Center for Water and the Environment

Water Quality Impacts of the Nov. 2018 Camp Fire

Students working with pipettes at a site damaged by the Campfire

Jackson Webster and Sandrine Matiasek are investigating the effects of watershed burning in a wildland-urban interface (WUI) on downstream water quality in the context of the 2018 Camp Fire that severely damaged the town of Paradise. As the most destructive fire in California’s history was still burning, the team started sampling water in five creeks draining from the more than 150,000 acre burn area during storm runoff events. Given the number of homes burned (18,000 buildings) and the upper-watershed setting, there was concern that overland flow and ash from burned urban and suburban homes, cars, and other buildings transported toxic metals (e.g., Al, Cd, Cr, Cu, Hg, Ni, Pb, Sn, Zn), EPA-regulated toxic organic chemicals (e.g. PAHs, PCBs, PBBs, brominated fire retardants, dioxins) and other contaminants of concern into the surrounding waterways and water supplies. Big Chico Creek has been monitored at the Big Chico Creek Ecological Reserve throughout the study as the unburned control watershed.

Dry Creek at Pearson

This research is supported by a Collaborative RAPID grant from the National Science Foundation and involves collaborators from the University of Colorado Boulder, the University of Washington, Clemson University, and the University of North Carolina, Greensboro.
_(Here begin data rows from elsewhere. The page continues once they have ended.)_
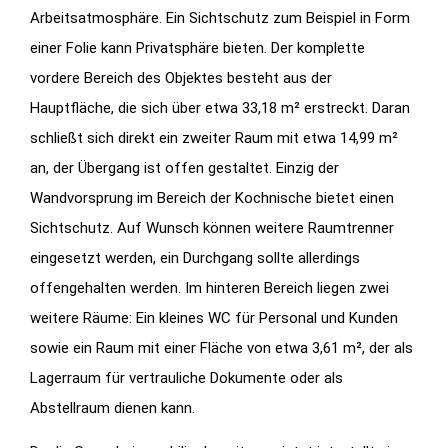
Arbeitsatmosphäre. Ein Sichtschutz zum Beispiel in Form
einer Folie kann Privatsphäre bieten. Der komplette
vordere Bereich des Objektes besteht aus der
Hauptfläche, die sich über etwa 33,18 m² erstreckt. Daran
schließt sich direkt ein zweiter Raum mit etwa 14,99 m²
an, der Übergang ist offen gestaltet. Einzig der
Wandvorsprung im Bereich der Kochnische bietet einen
Sichtschutz. Auf Wunsch können weitere Raumtrenner
eingesetzt werden, ein Durchgang sollte allerdings
offengehalten werden. Im hinteren Bereich liegen zwei
weitere Räume: Ein kleines WC für Personal und Kunden
sowie ein Raum mit einer Fläche von etwa 3,61 m², der als
Lagerraum für vertrauliche Dokumente oder als
Abstellraum dienen kann.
Jackson Webster and Sandrine Matiasek are also involved in another NSF RAPID Collaborative grant awarded to Northwestern University to test the field deployment of a new synthetic biology platform using regulated in vitro transcriptional sensors that can detect toxic compounds such as lead, copper, zinc and cadmium in water samples. Field tests were successful and preliminary results were presented at the American Geophysical Union Fall Meeting in December 2019. 
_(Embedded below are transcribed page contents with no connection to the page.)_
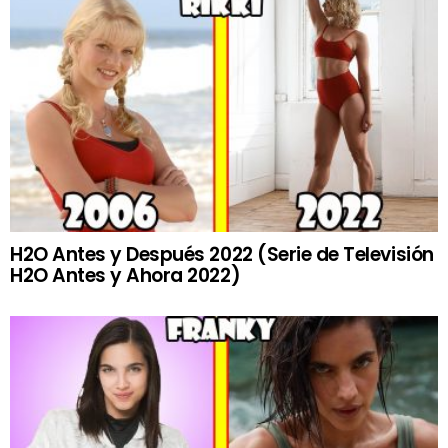
H2O Antes y Después 2022 (Serie de Televisión
H2O Antes y Ahora 2022)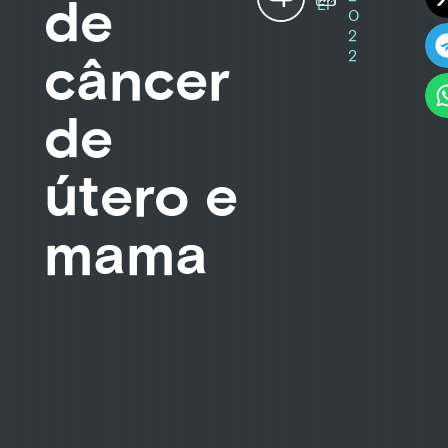
de
EP
0
2
câncer
2
de
útero e
mama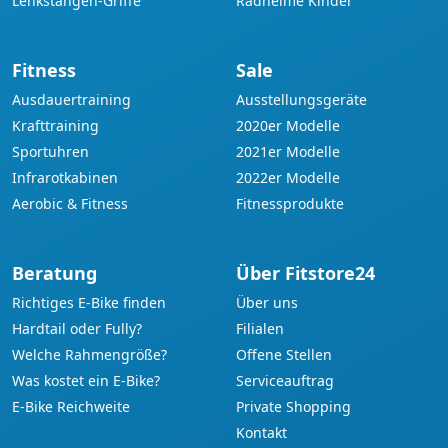
Lenkstangen-Griffe
Radhelme Kinder
Fitness
Sale
Ausdauertraining
Ausstellungsgeräte
Krafttraining
2020er Modelle
Sportuhren
2021er Modelle
Infrarotkabinen
2022er Modelle
Aerobic & Fitness
Fitnessprodukte
Beratung
Über Fitstore24
Richtiges E-Bike finden
Über uns
Hardtail oder Fully?
Filialen
Welche Rahmengröße?
Offene Stellen
Was kostet ein E-Bike?
Serviceauftrag
E-Bike Reichweite
Private Shopping
Kontakt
Preliminary results demonstrate evidence of fire-generated contaminants in creeks receiving storm runoff from the burned watersheds, prompting concerns for aquatic ecosystem health, especially for the last stable Chinook spring run Salmon population in CA hosted by Butte Creek. The results of this study will be a source of information for downstream water users following future wildfire. Further, it is anticipated that this work will identify additional key questions and help guide future research in the area of post-wildfire water quality.